**SUPPLIED DATA:**
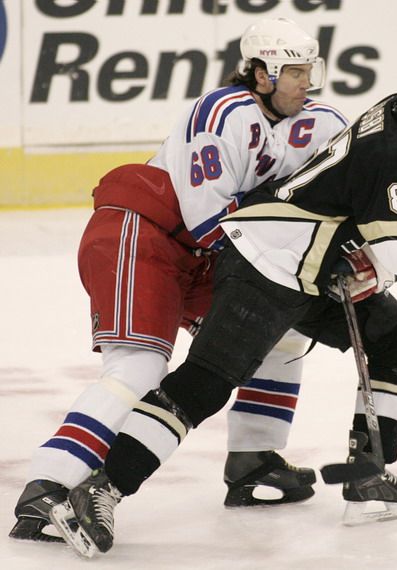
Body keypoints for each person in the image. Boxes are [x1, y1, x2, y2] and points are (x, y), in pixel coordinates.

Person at [48, 63, 397, 557]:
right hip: (267, 260)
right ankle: (98, 490)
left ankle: (368, 477)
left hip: (314, 268)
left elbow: (386, 205)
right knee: (204, 384)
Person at [9, 18, 353, 543]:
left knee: (279, 330)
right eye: (295, 72)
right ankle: (48, 486)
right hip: (145, 235)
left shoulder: (321, 122)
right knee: (141, 365)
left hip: (206, 255)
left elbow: (352, 188)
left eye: (311, 70)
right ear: (262, 75)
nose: (307, 83)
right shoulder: (222, 114)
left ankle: (254, 460)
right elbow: (209, 220)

**TASK INSTRUCTIONS:** Show all lines above that contain "left".

**REPLY TO THE EXERCISE:**
left ankle: (368, 477)
left hip: (314, 268)
left elbow: (386, 205)
left knee: (279, 330)
left shoulder: (321, 122)
left hip: (206, 255)
left elbow: (352, 188)
left eye: (311, 70)
left ankle: (254, 460)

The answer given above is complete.